There are three squares altogether. North and South Squares were designed in the early 19th century by Aberdeen City architect John Smith who also designed Balmoral Castle. Pilot Square, built to a better standard for pilots of the harbour boats was added later. Looking closely, there are some clever design features - the houses are low and face inward to shelter from the sea, the pitched roofs keep the rain off and even the chimney pots are specially designed to keep seagulls away. As the cottages were so small, they were sold with space for an outhouse opposite, which explains the more idiosyncratic architectural elements. For fisherfolk this would be somewhere to keep your nets and other necessary equipment.
A wander round Footdee is a highlight of any trip to Aberdeen. It's amazing how quiet and sheltered it is despite the sea roaring on one side, the harbour clanking away on the other and the docks round the back. Through gaps in the houses you can see masts, gasometers and industrial bits and pieces but apart from that the modern world doesn't intrude.

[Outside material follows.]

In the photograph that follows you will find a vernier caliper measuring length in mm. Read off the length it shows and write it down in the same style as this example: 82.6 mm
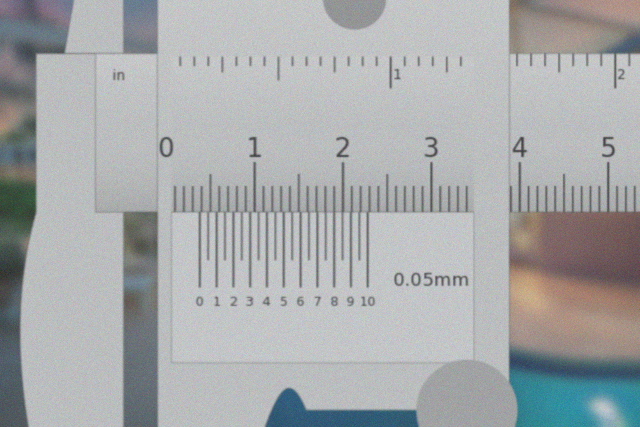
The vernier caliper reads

Although there is nothing to see apart from houses and their decorations, it's easy to spend a while here as the details are so fascinating. Even the park has a nautical theme with an old buoy and a real fishing boat to play in. Instead of rocking horses there are seals to wobble about on. Aberdeen beach is beautiful with wonderful soft sand. The wind would slice you in two some days but provided you bring enough layers it's a pleasure to come here. Aberdeen, "the Granite City" is sometimes depicted as a city lacking in colour but there's plenty here.